‘We don’t commemorate the resistance with parades, but with insurrections’

AGAINST NATIONALIST PARADES

‘And remember that we celebrate liberty today! Whoever doesn’t parade will get expelled from school.’

On October 26th–27th, 2011, interventions were actualized at schools in Elliniko, Ano Glyfada and Argyroupoli (southern suburbs of Athens, renowned for their capitalist character). Secondary students had written and distributed the following text against the parade of October 28th:

One-TWO! One-TWO! Parade (or sheep’s) rehearsal for the army?
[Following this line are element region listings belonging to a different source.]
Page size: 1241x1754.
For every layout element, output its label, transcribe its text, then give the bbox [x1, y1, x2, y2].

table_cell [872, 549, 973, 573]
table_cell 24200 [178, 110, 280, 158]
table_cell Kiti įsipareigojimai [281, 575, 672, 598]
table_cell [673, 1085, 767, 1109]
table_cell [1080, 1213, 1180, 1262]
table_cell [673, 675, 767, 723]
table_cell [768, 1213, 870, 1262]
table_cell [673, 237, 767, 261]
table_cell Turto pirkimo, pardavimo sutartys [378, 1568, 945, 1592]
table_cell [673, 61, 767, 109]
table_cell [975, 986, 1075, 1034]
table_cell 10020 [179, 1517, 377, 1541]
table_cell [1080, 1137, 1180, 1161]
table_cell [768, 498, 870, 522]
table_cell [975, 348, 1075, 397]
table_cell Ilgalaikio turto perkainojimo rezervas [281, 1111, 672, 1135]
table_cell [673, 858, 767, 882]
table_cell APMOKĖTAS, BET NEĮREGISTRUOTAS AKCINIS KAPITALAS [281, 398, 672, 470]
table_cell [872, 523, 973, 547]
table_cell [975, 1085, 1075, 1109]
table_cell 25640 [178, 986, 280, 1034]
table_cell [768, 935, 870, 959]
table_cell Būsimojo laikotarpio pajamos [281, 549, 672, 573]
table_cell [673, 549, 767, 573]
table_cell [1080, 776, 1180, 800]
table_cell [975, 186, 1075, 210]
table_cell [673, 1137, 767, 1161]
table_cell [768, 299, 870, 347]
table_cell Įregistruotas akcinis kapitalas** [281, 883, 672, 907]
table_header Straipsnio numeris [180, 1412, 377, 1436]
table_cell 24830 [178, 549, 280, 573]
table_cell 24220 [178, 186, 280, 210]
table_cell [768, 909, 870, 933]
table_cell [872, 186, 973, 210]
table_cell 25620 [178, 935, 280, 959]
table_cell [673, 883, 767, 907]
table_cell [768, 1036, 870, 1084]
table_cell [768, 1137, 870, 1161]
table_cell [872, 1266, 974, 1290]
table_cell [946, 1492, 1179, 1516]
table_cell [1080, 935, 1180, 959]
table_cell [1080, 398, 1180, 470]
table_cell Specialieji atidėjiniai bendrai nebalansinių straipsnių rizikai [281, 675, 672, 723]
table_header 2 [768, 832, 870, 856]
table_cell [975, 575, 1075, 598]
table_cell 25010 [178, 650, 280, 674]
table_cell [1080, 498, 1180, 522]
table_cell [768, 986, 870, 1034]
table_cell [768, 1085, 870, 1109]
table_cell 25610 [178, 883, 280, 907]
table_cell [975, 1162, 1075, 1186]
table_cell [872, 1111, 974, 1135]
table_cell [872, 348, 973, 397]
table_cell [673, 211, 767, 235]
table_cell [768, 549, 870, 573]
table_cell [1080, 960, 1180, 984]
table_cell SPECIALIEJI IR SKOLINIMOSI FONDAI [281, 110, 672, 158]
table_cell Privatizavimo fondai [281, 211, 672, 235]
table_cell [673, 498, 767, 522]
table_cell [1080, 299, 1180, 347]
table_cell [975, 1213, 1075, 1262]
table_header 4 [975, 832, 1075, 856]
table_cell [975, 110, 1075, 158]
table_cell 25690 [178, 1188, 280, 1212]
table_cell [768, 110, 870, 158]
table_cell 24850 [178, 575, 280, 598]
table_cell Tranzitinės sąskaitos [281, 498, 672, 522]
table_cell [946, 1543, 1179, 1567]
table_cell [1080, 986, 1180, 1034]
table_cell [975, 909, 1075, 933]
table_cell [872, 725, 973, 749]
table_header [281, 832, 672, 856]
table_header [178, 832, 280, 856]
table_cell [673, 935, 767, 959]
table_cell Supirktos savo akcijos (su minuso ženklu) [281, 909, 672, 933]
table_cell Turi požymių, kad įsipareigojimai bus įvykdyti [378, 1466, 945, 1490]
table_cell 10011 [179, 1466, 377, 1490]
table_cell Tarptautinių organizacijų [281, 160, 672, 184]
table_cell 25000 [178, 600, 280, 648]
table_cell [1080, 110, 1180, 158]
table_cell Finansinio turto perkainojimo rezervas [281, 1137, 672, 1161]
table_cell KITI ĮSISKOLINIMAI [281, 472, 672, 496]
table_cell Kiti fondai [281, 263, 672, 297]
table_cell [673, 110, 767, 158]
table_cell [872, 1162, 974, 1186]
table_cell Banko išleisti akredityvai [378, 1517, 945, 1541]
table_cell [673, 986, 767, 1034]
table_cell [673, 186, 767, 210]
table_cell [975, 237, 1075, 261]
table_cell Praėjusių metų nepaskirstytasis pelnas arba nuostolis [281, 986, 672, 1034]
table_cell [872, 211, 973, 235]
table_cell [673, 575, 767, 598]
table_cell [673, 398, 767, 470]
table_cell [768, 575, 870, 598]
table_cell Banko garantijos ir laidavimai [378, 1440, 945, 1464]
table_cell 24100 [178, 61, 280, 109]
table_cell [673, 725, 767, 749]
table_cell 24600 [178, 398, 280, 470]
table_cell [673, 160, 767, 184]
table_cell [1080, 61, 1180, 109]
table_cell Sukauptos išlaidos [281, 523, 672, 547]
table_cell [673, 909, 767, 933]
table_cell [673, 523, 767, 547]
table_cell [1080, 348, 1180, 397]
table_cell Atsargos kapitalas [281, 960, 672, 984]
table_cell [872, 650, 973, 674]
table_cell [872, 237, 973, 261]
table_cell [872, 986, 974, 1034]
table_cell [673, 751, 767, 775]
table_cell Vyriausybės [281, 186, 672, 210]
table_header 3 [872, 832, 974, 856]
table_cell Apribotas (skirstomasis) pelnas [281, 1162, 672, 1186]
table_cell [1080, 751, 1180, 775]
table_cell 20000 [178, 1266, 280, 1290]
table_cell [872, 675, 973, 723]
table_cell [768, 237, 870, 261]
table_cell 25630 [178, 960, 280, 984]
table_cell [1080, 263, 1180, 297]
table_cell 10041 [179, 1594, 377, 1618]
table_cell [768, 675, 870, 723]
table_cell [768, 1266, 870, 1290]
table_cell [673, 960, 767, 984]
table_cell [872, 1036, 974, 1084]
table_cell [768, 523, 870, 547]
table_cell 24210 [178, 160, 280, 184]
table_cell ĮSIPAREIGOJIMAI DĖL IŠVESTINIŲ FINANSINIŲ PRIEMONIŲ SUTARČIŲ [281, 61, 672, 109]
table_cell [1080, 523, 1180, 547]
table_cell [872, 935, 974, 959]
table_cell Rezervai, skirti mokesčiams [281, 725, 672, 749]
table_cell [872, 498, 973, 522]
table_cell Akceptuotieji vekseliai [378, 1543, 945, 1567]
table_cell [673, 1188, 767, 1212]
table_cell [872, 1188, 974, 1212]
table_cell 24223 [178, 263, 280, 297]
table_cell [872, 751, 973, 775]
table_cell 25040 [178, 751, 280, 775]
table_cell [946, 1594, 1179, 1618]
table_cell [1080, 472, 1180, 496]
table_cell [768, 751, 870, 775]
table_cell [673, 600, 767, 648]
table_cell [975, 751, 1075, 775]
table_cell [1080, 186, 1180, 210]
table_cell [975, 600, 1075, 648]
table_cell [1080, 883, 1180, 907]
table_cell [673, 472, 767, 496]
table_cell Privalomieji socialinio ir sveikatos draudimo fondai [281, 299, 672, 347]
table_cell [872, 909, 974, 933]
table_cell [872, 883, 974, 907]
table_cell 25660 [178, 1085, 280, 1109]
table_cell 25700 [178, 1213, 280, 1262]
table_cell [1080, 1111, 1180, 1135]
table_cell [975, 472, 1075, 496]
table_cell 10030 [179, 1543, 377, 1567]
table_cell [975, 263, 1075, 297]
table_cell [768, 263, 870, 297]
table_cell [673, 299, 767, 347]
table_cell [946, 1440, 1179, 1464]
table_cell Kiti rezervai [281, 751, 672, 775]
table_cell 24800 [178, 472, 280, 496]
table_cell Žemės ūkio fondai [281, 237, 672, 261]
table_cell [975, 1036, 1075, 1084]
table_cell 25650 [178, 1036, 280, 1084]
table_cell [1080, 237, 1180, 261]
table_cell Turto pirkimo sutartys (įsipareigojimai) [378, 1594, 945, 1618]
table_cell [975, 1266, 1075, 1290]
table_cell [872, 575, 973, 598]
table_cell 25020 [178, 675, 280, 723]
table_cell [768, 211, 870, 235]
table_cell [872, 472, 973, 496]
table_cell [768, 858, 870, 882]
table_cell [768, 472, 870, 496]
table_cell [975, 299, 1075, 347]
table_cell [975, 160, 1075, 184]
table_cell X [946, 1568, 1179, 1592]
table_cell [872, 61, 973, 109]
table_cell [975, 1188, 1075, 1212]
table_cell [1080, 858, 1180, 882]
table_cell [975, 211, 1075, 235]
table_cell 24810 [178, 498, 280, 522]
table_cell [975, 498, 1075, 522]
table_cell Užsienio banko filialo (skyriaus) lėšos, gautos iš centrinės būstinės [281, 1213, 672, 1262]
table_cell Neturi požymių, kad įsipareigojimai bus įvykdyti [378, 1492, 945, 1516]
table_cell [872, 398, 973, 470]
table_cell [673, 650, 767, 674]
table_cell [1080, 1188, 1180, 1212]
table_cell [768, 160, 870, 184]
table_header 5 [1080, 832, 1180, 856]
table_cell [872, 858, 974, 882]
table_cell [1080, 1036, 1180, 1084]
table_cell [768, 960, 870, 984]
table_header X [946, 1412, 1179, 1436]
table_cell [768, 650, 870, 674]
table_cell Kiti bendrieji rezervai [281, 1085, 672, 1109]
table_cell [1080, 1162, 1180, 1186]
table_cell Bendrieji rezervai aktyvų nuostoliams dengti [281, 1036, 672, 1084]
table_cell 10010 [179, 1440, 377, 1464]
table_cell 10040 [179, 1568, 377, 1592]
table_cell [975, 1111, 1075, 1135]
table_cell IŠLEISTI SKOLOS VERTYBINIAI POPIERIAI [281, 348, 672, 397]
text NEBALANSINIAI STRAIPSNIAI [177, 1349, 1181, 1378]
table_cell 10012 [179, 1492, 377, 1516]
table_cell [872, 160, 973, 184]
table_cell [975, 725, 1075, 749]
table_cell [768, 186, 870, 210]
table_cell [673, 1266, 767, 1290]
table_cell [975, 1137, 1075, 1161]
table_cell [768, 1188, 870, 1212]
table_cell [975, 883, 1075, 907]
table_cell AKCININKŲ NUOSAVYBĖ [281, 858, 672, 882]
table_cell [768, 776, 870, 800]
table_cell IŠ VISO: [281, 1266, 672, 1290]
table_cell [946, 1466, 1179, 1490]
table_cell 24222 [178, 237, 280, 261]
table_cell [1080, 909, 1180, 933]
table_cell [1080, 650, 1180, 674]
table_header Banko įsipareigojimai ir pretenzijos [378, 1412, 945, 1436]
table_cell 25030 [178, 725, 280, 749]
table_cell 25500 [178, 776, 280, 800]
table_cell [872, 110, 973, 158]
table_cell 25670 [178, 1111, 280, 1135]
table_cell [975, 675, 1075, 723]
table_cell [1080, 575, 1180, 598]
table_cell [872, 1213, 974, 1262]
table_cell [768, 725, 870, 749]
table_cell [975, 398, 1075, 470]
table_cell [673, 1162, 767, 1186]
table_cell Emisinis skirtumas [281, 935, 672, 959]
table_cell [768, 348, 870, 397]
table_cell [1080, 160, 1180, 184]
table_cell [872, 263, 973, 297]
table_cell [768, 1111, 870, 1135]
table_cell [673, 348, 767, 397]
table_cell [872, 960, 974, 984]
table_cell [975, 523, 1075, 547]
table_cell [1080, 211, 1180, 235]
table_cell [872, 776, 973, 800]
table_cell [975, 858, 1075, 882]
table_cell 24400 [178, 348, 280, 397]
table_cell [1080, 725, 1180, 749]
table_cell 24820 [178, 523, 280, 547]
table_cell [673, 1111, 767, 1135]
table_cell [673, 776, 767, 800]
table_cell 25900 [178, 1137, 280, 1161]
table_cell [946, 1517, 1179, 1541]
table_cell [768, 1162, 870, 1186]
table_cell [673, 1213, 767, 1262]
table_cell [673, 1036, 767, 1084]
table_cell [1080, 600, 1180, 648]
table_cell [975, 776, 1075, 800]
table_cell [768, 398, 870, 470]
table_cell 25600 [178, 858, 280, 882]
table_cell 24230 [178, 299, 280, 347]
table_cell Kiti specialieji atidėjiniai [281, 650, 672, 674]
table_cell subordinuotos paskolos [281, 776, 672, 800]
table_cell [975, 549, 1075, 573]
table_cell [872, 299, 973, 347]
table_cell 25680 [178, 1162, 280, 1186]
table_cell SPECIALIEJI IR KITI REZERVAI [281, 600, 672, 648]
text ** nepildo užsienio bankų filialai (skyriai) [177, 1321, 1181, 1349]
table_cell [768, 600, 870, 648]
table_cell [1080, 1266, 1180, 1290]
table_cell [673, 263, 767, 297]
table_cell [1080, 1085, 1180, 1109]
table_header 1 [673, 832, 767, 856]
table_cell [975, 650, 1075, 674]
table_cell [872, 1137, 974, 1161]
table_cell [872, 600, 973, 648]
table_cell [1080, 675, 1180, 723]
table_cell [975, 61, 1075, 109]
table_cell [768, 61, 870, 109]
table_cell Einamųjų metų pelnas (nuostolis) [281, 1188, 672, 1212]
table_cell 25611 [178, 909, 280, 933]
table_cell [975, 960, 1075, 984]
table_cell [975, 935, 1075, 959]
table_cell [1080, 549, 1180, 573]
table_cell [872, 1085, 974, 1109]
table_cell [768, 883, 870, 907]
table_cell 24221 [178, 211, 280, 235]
We were born and grew up considering parades on national anniversaries as a given… HOWEVER, things aren’t quite like that. This nationalist delirium hasn’t always flourished. The displays of militarism and nationalism came from Hitler’s Nazi Germany and Mussolini’s fascistized society, and were planted in Greece by Metaxa’s dictatorship, while other totalitarian regimes (North Korea, Soviet Union, Cuba) also established parades in order to shape morale and discipline the students.

Parades are traditionally powered by a dense and homogeneous appearance (dress uniforms, gait, and alignment) and pursue to merge the individuality, cultivating discriminations at the same time —e.g. boys marching ahead of girls, the tall ones ahead of the short, and especially, deserving students ahead of the plebs. In fact, only the six students of a corps d’elite usually attend the Orthodox Christian doxology and always march ahead, separated from the rest of the school students ‘mob’.

The school, in turn, creates a climate of terrorism towards the students so that they’ll participate in the parade —since most students ignore that their participation is optional, rather than obligatory. Thus, either they’re given the promise that their school absences will be erased, if they parade, or they’re threatened with a punishment of more absences, if they don’t. In extreme cases, the school governing bodies go as far as to threaten the students with suspension or expulsion.

This definitely indicates that the school serves as a means of preserving fascist methods and practices, rather than focusing on solving practical problems of students, such as a lack of teachers and books.

It is obvious that as anarchists we stand on the opposite side of this nationalist absurdity which defends an institution that cultivates hate and war against fellow humans based on national and racial criteria.

We don’t commemorate the resistance with parades, but with insurrections.